1. Boleh mengamalkan hadits dhaif secara mutlak, baik dalam fadhail a'mal, maupun dalam hukum syariat (halal, haram, wajib dan lain-lain) dengan syarat dhaifnya tidak dhaif syadid (lemah sekali), dan juga tidak ada dalil lain selain hadits tersebut, atau dalil lain yang bertentangan dengan hadits tersebut.

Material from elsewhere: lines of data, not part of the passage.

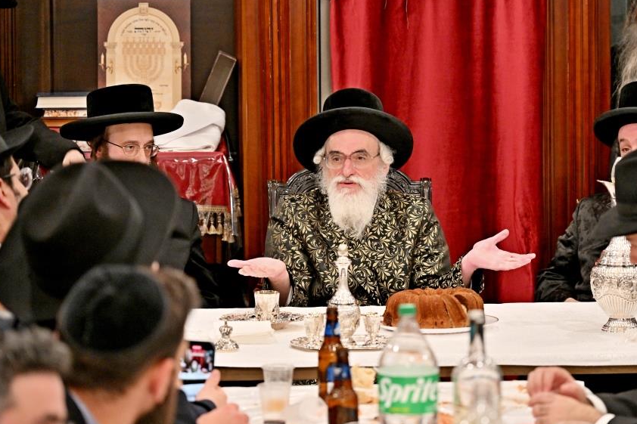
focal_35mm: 146
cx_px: 377
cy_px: 182
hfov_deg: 14.1
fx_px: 2583
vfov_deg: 9.4
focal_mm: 120
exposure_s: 1/200
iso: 1600
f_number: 4
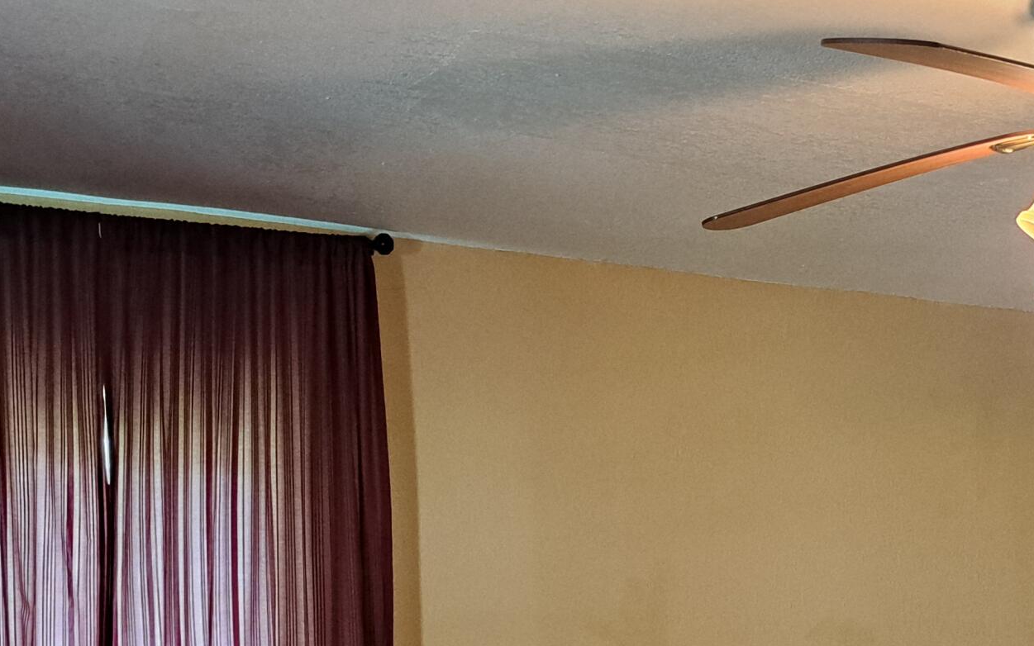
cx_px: 761
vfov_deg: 20.0
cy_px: 771
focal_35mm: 61
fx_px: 1719
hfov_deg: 32.9
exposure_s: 1/30
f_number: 1.8
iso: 400
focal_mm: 5.23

Imam Ibnu Mandah juga berkata: imam Abu Dawud meriwayatkan hadits dengan sanad yang dhaif jika tidak ada dalil lain selain hadits tersebut, karena menurut Abu Dawud hadits dhaif lebih kuat dari pada (ra'yu)
2. Boleh dan sunnah mengamalkan hadits dhaif dalam hal fadhail a'mal, zuhud, nasehat, kisah-kisah, selain hukum syariat dan akidah, selama hadits tersebut bukan hadits maudhu' (palsu).
Ini adalah mazhab jumhur ulama dari muhadditsin, fuqaha dan ulama yang lain. Diantara ulama yang berpendapat madzhab ini adalah Imam Ibnu alMubarak, Imam Abdurahman bin al-Mahdi, Imam Ibnu al-Shalah, Imam al-Nawawi, Imam al-Sakhawi, dan para ulama hadits yang lain, bahkan Imam al-Nawawi menyatakan kesepakatan ulama hadits, ulama fuqoha dan ulama-ulama yang lain dalam mengamalkan hadits dhaif dalam hal fadhail a'mal, zuhud, kisah-kisah dan hal hal yang lain selain perkara yang berhubungan dengan hukum syariat dan akidah.
3. Tidak boleh mengamalkan hadits dhaif secara mutlak, baik dalam hal fadhail a'mal maupun dalam hukum syariat. Ini adalah madzhab Imam Abu Bakar Ibnu alArabi, al-Syihab al-Khafaji, dan al-Jalal al-Dawwani.
Meski demikian, ulama sepakat boleh mengamalkan hadits dhaif untuk fadhailul A'mal.
Berikut hadist mengenai tidur dalam bulan puasa:
نَوْمُ الصَّائِمِ عِبَادَةٌ ، وَصُمْتُهُ تَسْبِيحُ ، وَدُعَاؤُهُ مُسْتَجَابٌ ، وَعَمَلُهُ مُضَاعَفُ
"Tidurnya orang yang berpuasa adalah ibadah, diamnya adalah tasbih, do'anya dikabulkan, dan amalannya pun akan dilipatgandakan pahalanya."
Hadits ini diriwayatkan oleh Al Baihaqi di Syu'abul Iman (3/1437).
Hadits ini dhaif, sebagaimana dikatakan Al Hafidz Al Iraqi dalam Takhrijul Ihya (1/310). Al Albani juga mendhaifkan hadits ini dalam Silsilah Adh Dha'ifah (4696).